EXERCISE GOAL. Among the entries below, extract exactly the lines that run from the one with "left elbow: (190, 146, -20)" through the one with "left ankle: (430, 492, 12)", both ends included.

-------- DATA FOR THIS TASK --------

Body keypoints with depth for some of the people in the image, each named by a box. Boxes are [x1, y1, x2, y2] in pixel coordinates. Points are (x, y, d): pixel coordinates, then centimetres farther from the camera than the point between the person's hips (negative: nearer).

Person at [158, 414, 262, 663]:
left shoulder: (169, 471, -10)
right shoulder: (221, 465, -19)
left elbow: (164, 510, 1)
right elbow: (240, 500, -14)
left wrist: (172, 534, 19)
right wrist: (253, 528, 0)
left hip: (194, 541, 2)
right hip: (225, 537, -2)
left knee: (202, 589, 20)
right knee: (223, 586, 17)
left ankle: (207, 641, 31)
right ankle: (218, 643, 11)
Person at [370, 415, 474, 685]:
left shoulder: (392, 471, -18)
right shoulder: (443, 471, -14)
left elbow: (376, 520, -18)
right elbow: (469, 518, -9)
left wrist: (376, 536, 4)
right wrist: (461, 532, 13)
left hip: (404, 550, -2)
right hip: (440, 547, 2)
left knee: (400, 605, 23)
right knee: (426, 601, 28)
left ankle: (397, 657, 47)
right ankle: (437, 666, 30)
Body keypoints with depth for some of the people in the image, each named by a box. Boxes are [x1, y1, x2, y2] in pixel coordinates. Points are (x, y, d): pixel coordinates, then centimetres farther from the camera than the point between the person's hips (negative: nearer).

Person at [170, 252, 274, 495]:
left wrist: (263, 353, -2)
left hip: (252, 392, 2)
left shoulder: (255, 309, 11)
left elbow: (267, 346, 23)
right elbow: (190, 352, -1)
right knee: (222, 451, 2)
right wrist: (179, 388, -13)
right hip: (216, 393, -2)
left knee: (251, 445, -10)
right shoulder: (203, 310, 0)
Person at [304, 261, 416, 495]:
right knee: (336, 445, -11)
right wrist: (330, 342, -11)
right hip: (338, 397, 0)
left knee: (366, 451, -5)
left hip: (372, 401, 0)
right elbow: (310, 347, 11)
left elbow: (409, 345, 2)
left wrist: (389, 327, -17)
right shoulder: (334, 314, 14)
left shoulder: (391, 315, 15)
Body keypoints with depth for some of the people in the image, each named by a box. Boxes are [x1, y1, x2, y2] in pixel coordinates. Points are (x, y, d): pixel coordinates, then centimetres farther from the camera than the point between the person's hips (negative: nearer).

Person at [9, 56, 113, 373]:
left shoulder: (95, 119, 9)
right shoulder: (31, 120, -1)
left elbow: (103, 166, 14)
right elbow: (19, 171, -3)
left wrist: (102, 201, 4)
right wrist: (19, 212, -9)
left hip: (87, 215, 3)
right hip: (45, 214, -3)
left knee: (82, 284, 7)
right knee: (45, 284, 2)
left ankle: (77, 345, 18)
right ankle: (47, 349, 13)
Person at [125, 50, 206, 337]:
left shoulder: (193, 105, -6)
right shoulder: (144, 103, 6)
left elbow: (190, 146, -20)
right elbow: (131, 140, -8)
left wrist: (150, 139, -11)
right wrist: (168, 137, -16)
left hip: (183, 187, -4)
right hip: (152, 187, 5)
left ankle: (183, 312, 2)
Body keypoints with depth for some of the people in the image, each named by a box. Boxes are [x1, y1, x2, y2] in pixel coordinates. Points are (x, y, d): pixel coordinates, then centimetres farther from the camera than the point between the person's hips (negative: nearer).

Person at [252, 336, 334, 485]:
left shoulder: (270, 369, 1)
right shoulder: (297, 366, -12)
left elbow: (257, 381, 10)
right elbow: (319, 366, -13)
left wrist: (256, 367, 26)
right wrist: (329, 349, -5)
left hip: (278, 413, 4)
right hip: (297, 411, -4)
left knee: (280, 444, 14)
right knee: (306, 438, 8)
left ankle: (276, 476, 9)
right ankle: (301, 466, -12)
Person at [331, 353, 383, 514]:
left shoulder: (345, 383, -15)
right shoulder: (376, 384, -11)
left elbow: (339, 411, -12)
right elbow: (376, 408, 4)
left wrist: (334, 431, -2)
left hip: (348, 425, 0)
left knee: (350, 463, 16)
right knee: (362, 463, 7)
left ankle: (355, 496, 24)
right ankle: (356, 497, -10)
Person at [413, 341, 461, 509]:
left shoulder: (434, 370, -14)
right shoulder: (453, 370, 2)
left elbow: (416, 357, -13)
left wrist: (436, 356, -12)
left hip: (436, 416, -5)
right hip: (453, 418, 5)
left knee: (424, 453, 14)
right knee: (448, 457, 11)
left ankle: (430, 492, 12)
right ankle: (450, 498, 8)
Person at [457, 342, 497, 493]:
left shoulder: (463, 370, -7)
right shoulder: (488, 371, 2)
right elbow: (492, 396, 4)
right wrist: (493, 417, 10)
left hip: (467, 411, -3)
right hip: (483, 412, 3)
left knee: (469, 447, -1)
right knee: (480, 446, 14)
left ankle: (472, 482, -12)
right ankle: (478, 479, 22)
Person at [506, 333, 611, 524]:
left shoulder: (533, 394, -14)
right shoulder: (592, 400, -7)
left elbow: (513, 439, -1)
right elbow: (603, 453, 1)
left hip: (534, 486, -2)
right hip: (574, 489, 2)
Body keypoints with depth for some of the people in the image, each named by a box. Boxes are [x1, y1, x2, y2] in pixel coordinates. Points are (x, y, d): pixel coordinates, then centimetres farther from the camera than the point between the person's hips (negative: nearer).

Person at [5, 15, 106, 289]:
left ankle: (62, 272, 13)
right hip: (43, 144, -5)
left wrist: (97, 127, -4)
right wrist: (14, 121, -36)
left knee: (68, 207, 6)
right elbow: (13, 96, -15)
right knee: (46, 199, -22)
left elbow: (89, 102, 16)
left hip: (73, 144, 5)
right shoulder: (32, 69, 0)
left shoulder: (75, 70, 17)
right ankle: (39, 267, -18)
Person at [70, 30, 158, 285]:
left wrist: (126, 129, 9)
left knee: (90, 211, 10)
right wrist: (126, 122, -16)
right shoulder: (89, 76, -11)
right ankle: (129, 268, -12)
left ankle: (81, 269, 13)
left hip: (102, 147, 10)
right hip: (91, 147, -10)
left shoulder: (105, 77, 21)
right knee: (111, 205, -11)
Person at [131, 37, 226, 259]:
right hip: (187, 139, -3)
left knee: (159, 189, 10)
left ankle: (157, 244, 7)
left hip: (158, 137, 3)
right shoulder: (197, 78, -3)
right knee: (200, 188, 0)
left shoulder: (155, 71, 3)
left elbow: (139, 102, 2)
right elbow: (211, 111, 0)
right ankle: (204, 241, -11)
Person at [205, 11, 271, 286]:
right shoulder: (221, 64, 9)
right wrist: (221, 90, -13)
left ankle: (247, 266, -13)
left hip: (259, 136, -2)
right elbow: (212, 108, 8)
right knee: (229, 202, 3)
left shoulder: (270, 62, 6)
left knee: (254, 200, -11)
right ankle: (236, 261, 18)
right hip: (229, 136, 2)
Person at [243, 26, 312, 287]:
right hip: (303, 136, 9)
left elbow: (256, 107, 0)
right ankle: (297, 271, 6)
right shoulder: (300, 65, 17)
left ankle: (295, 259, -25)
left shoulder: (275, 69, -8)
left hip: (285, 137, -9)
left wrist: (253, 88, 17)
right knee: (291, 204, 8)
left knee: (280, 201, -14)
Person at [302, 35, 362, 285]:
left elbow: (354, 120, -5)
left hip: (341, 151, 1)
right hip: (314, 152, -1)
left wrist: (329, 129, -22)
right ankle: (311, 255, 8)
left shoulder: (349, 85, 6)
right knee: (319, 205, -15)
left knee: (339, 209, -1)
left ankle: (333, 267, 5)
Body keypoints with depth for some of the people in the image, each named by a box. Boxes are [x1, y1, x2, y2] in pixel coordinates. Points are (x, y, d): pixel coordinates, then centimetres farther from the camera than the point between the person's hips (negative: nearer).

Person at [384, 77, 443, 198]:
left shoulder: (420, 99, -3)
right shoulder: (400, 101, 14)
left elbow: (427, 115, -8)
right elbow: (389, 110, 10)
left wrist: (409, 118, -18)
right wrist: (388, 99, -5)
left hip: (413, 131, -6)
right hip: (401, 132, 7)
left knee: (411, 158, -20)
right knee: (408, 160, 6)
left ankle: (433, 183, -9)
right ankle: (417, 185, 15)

--------

RESULT OF THIS TASK.
left elbow: (190, 146, -20)
right elbow: (131, 140, -8)
left wrist: (150, 139, -11)
right wrist: (168, 137, -16)
left hip: (183, 187, -4)
right hip: (152, 187, 5)
left ankle: (183, 312, 2)
Body keypoints with depth for some of the people in the image, each named by a box. Boxes are [x1, y1, x2, y2] in pixel coordinates. Points are (x, y, d): pixel coordinates, then centimetres farther from the camera than the point between the person's hips (negative: nearer).

Person at [252, 336, 334, 485]:
left shoulder: (270, 369, 1)
right shoulder: (297, 366, -12)
left elbow: (257, 381, 10)
right elbow: (319, 366, -13)
left wrist: (256, 367, 26)
right wrist: (329, 349, -5)
left hip: (278, 413, 4)
right hip: (297, 411, -4)
left knee: (280, 444, 14)
right knee: (306, 438, 8)
left ankle: (276, 476, 9)
right ankle: (301, 466, -12)
Person at [331, 353, 383, 514]:
left shoulder: (345, 383, -15)
right shoulder: (376, 384, -11)
left elbow: (339, 411, -12)
right elbow: (376, 408, 4)
left wrist: (334, 431, -2)
left hip: (348, 425, 0)
left knee: (350, 463, 16)
right knee: (362, 463, 7)
left ankle: (355, 496, 24)
right ankle: (356, 497, -10)
Person at [413, 341, 461, 509]:
left shoulder: (434, 370, -14)
right shoulder: (453, 370, 2)
left elbow: (416, 357, -13)
left wrist: (436, 356, -12)
left hip: (436, 416, -5)
right hip: (453, 418, 5)
left knee: (424, 453, 14)
right knee: (448, 457, 11)
left ankle: (430, 492, 12)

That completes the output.